* _TASK INSTRUCTIONS_
**1)** Transcribe the part of the passage on A Case of Distrust that opens with the words containing "A Case of Distrust is" and closes with "mechanics and ending.".
**2)** Does each statement below agree with the passage on A Case of Distrust? Answer yes or no for each and quote the passage's deciding words. (a) The game is set in 1924 San Francisco. (b) The game was published by Visceral Games. (c) Critics praised the game's ending.

* _PASSAGE GIVEN_
=====
- Switch version digital art
- Developer: Ben Wander
- Publisher: Serenity Forge
- Engine: Unity ;
- Platforms: Windows, Macintosh, Switch, iOS
- Release: Macintosh, Windows WW: 8 February 2018; Switch WW: 20 September 2018; iOS WW: 25 October 2019;
- Genre: Adventure
- Mode: Single-player ;

= A Case of Distrust =

2018 video game

A Case of Distrust is a 2018 video game created by independent developer Ben Wander and published by Serenity Forge. Described as a "narrative mystery", the game is a narrative adventure game in which the player solves a mystery in 1924 San Francisco as private investigator Phyllis Cadence Malone. The game was the first independent work of former Visceral Games developer Ben Wander, who was inspired to create the game based on research into the history of the 1920s and the desire to create a hardboiled mystery narrative. Upon release, A Case of Distrust received positive reviews from critics, with praise directed to the game's narrative, tone and visual presentation, and criticism of its investigation gameplay mechanics and ending.
=====
* _RECORDS SUPPLIED_
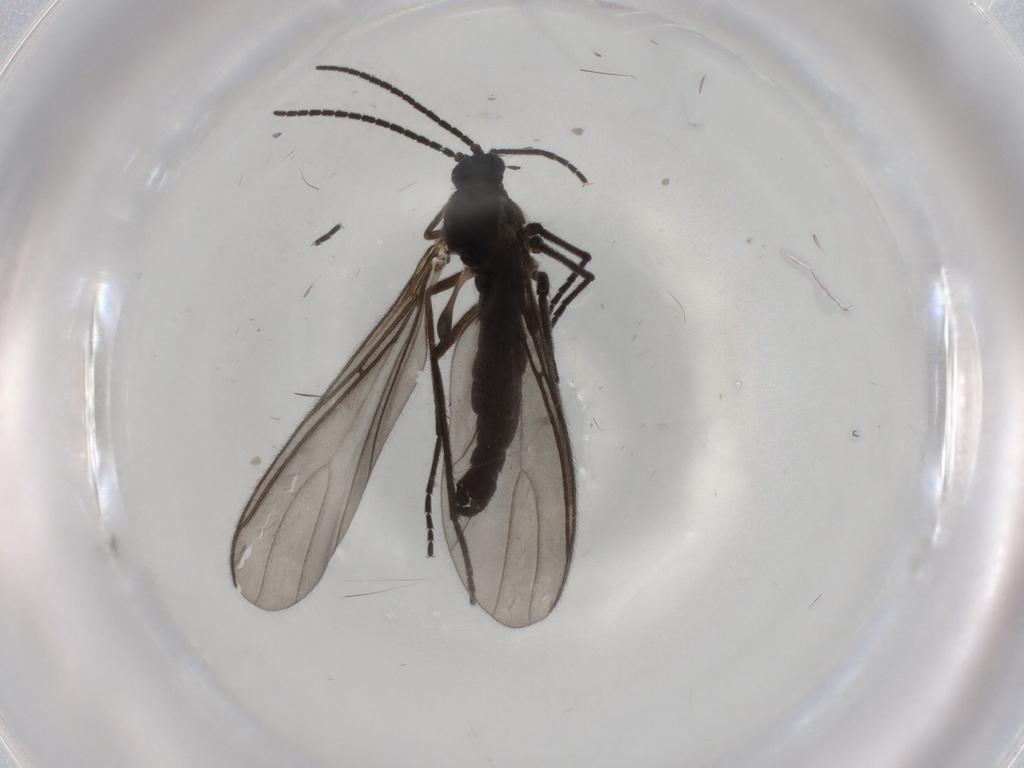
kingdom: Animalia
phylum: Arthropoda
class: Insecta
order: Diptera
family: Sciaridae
=====
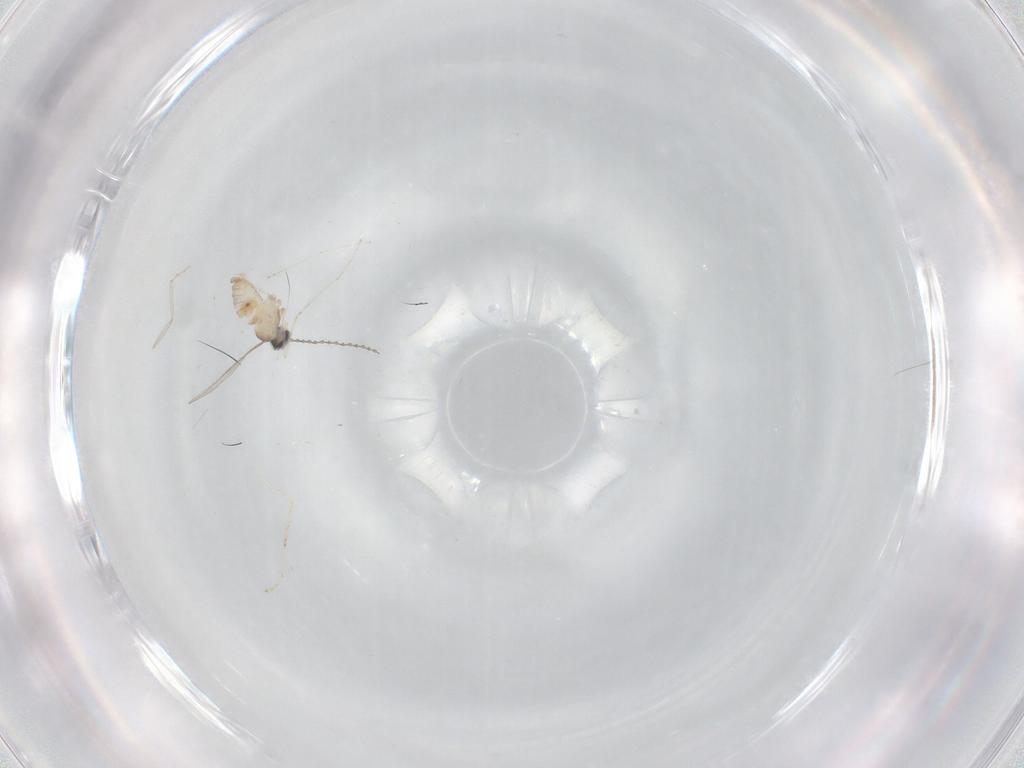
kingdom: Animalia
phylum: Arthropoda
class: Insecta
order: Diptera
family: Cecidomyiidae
=====
* _THE RESULTS_
**1)**
A Case of Distrust is a 2018 video game created by independent developer Ben Wander and published by Serenity Forge. Described as a "narrative mystery", the game is a narrative adventure game in which the player solves a mystery in 1924 San Francisco as private investigator Phyllis Cadence Malone. The game was the first independent work of former Visceral Games developer Ben Wander, who was inspired to create the game based on research into the history of the 1920s and the desire to create a hardboiled mystery narrative. Upon release, A Case of Distrust received positive reviews from critics, with praise directed to the game's narrative, tone and visual presentation, and criticism of its investigation gameplay mechanics and ending.

**2)**
(a) Yes: "solves a mystery in 1924 San Francisco"
(b) No: "published by Serenity Forge"
(c) No: "criticism of its investigation gameplay mechanics and ending"